THANK-YOU so much for your continued insights! They are truly helpful! 

Josh Ortiz 
Grace Covenant Church (Beavercreek, OH)


----------



## larryjf (Jan 12, 2010)

In my experience, biblical languages tend to be most profitably studied at brick and mortar schools.
They can be done well at distance seminaries, but a great deal of that depends on the individual student and their ability to interact with their teacher through such means.


----------



## Damon Rambo (Jan 12, 2010)

Of the Seminaries mentioned, RTS has the best online offerings. They are also fully accredited, something I personally believe to be important. I would go with RTS.

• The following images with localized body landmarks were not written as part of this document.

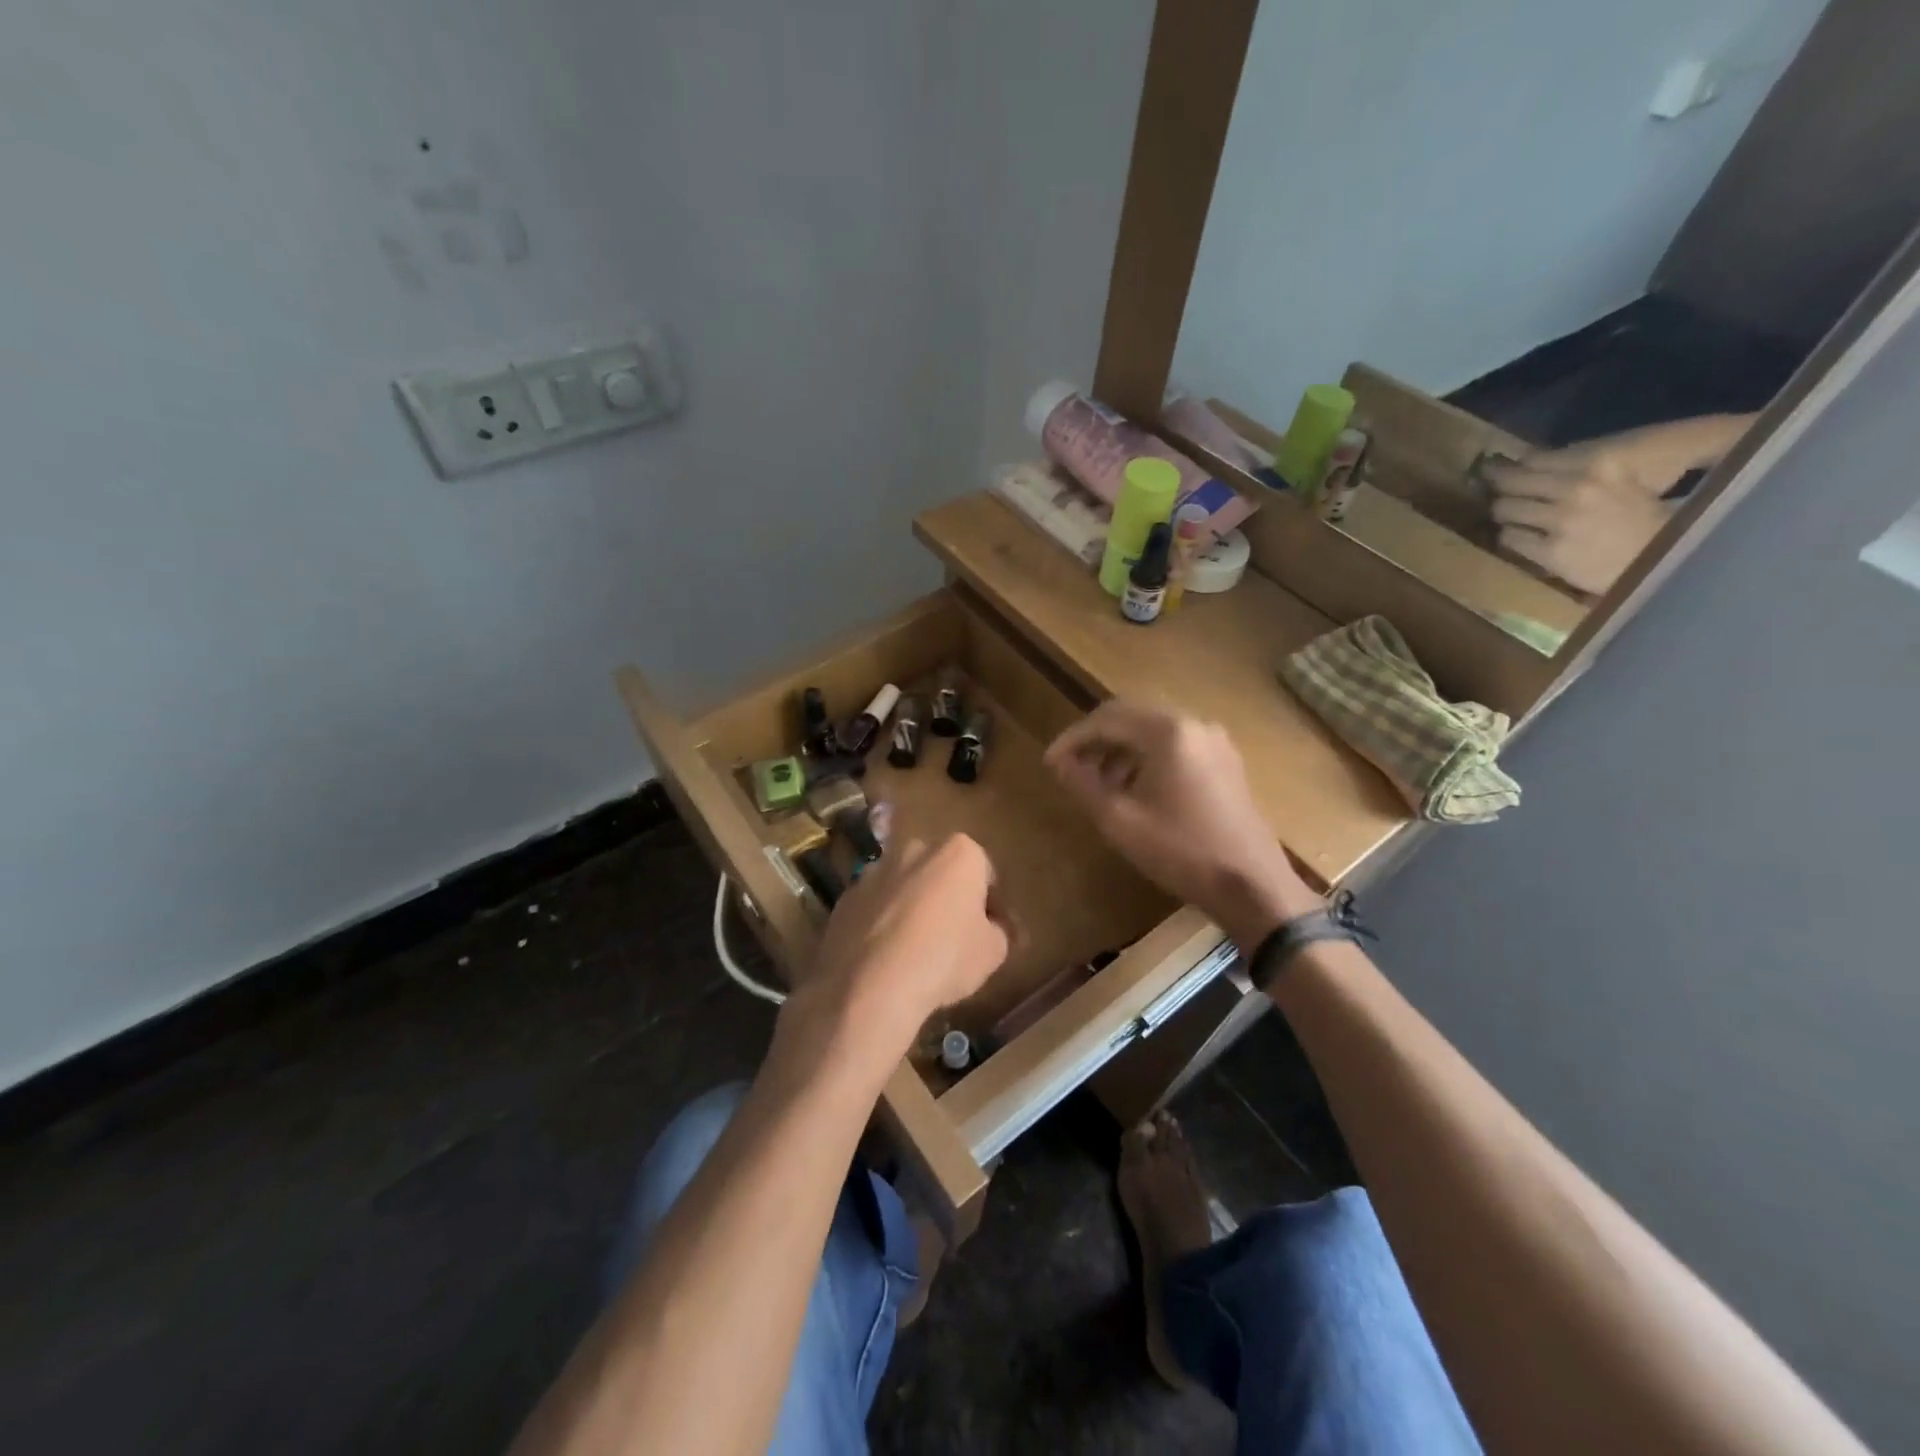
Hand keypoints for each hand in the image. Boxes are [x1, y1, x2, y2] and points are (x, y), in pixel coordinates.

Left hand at [782, 832, 1008, 1071]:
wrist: (870, 986)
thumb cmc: (944, 959)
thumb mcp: (993, 951)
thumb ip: (1000, 930)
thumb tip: (993, 927)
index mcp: (958, 852)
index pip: (985, 873)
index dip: (992, 904)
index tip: (991, 931)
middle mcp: (914, 849)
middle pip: (941, 872)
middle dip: (949, 897)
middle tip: (955, 938)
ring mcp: (874, 871)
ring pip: (905, 887)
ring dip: (913, 908)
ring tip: (915, 951)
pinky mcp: (846, 897)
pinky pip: (874, 907)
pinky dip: (882, 923)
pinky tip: (885, 957)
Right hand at [1044, 701, 1319, 950]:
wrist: (1251, 885)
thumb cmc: (1181, 851)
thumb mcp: (1119, 820)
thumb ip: (1083, 784)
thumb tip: (1059, 763)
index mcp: (1167, 731)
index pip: (1106, 718)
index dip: (1073, 739)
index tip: (1050, 764)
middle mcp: (1193, 724)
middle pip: (1131, 716)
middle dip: (1096, 739)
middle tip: (1070, 767)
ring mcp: (1214, 741)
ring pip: (1153, 731)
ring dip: (1120, 749)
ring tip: (1098, 783)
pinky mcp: (1224, 762)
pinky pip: (1175, 745)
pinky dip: (1146, 758)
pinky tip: (1134, 789)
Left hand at [1484, 454, 1673, 593]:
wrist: (1667, 555)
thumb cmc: (1651, 511)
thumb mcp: (1624, 473)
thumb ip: (1582, 462)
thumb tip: (1532, 459)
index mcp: (1599, 462)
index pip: (1533, 459)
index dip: (1509, 465)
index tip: (1495, 468)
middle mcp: (1576, 488)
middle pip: (1511, 482)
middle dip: (1499, 486)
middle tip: (1491, 490)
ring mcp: (1561, 521)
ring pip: (1505, 509)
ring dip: (1505, 512)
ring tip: (1510, 515)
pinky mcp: (1551, 551)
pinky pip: (1510, 538)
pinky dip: (1510, 536)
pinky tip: (1518, 537)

As far as the distance ed. and biblical languages discussion...there is nothing that you will do in class, that will not be done through distance. Audio/video resources are provided for proper pronunciation, and the good programs even have interaction with other students through group assignments. "πιστεύω" means the same thing whether you read it in a classroom, or at home...


----------



## Repre5entYHWH (Jan 12, 2010)

i'm working through Greek from New Testament Greek i think it's a great website to teach your self (if you have the time) but it's nice to be in contact with someone who knows the language do you can ask them questions that aren't directly answered from the program. 

but as Larry said, it depends on the student. (motivation is a big factor)


----------



## Damon Rambo (Jan 12, 2010)

I think you bring up a good point. Motivation is essential. If you are not self motivated, or if you have any tendencies toward laziness at all, distance ed. is not for you.


----------